Everyday Spiritual Practices with Keith Anderson teaches ways to worship through daily practice as well as weekly church attendance. Keith discusses ways to both find spiritual value in everyday activities and to bring habits of worship into daily life.
How to Pray with Christopher Martin offers an overview of approaches to prayer. It’s a good class for people just beginning prayer as a regular way of life or for people looking to make changes to their approach.
Praying with Saints with Scott Gunn and Tim Schenck reminds us that the saints are always available to us as models and companions in prayer. The saints are not distant and otherwordly creatures but human beings like us. They connect us to the Christians who have come before us and remain accessible to us as people with whom we can pray when God feels far away.
How to Pray Online with Karekin Yarian teaches Christians about online prayer and worship resources and how to use them. Knowing these resources can help in the short term with worship options that don’t involve breathing on one another and in the long term to help Christians worship in Keith Anderson calls the digital cathedral.

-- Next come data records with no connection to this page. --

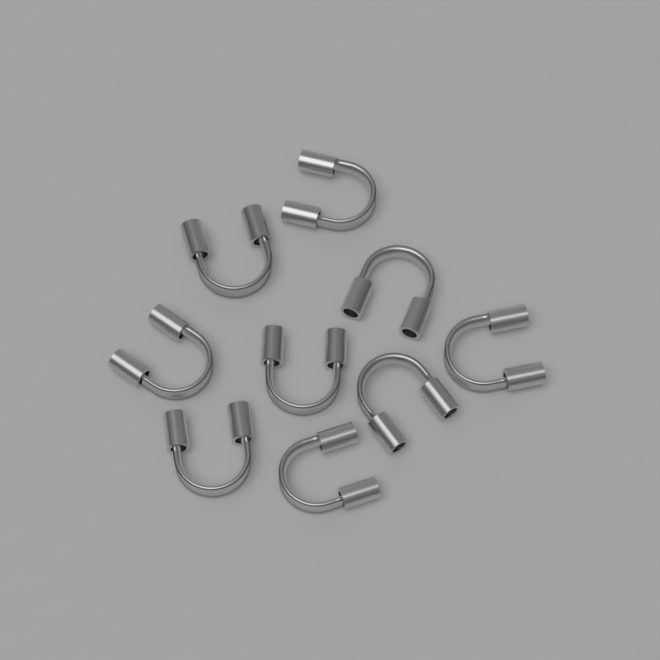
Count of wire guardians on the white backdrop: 9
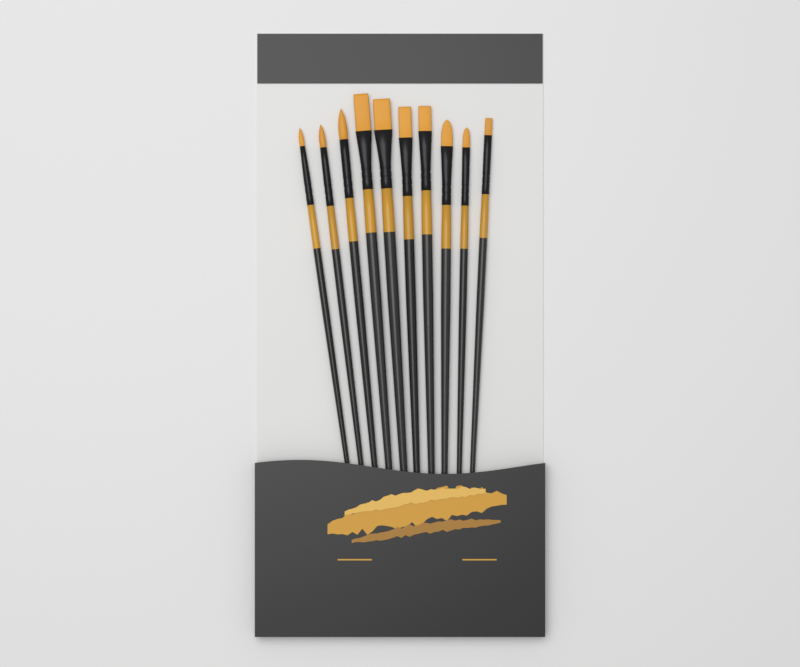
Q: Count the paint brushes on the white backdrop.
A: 10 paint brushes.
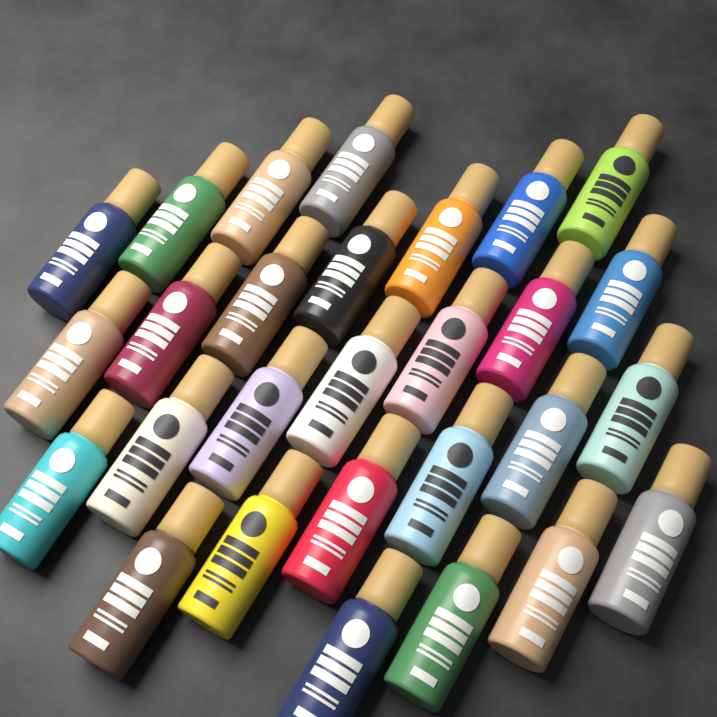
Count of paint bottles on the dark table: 28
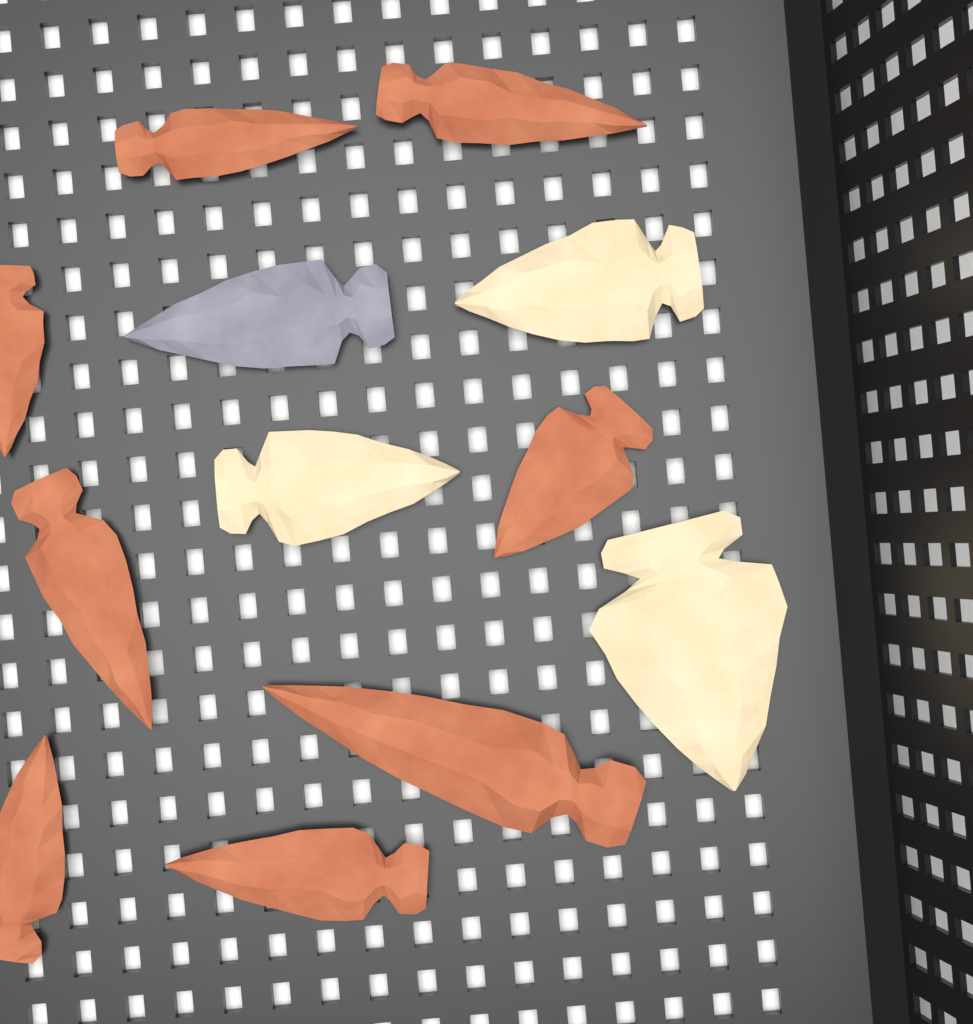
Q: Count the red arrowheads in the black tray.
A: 8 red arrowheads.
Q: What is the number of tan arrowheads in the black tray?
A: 3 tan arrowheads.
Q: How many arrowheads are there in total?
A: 11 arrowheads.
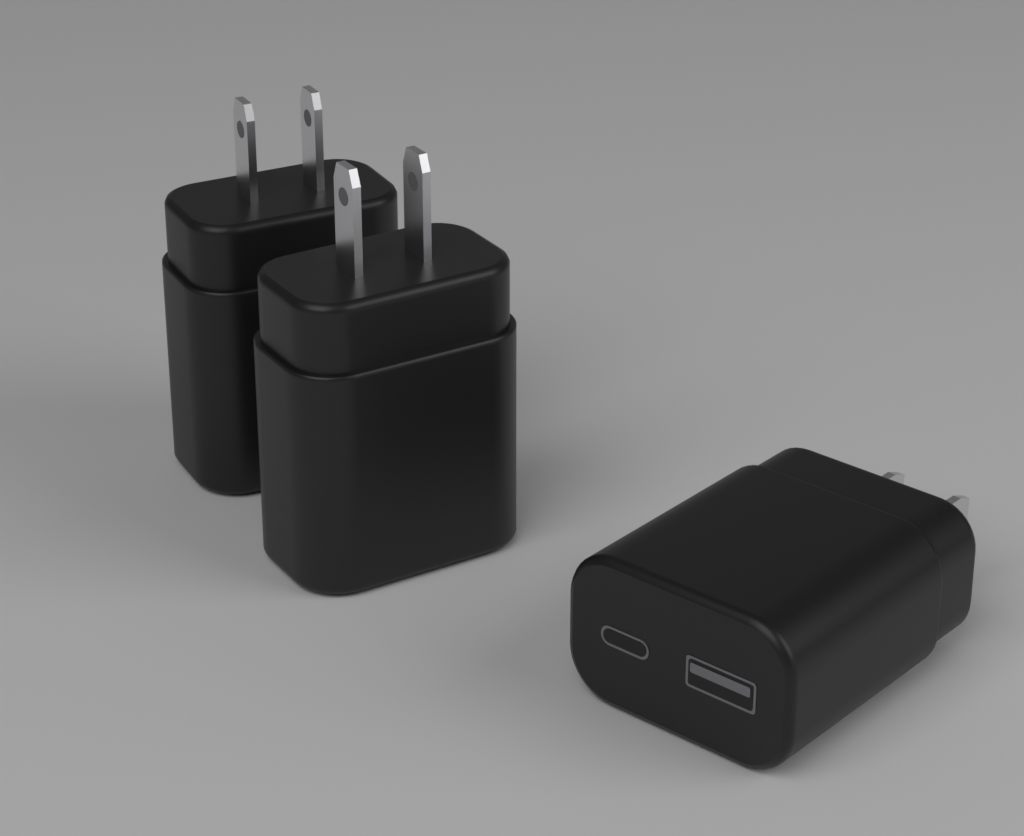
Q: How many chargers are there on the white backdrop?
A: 3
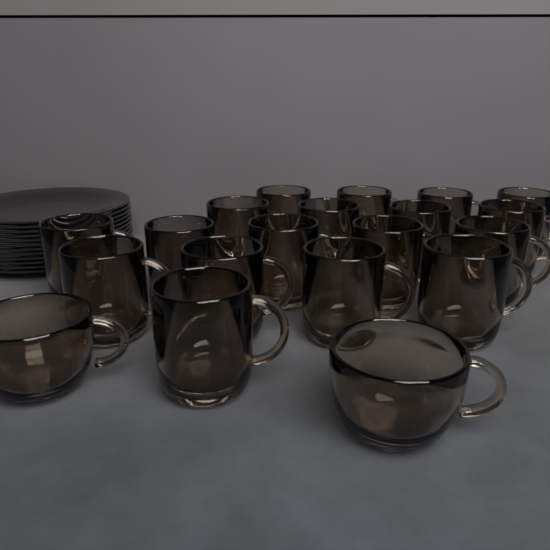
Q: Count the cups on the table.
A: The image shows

Praying the Anglican Rosary with Suzanne Edwards-Acton teaches a specific, centuries-old prayer discipline that people might find useful in both listening to God and connecting with other worshipers. Knowing that you’re praying with others who use the same practice each day, even if you aren’t physically with them, can create a sense of community.
As you use this course, please remember that even if you are separated from others physically, we are all part of a great, spiritual community that can’t even be divided by death, let alone by public health initiatives. We’re all praying and worshiping together — ideally, in person, of course, but even if not in person, we remain in community with one another in mind, heart, and spirit.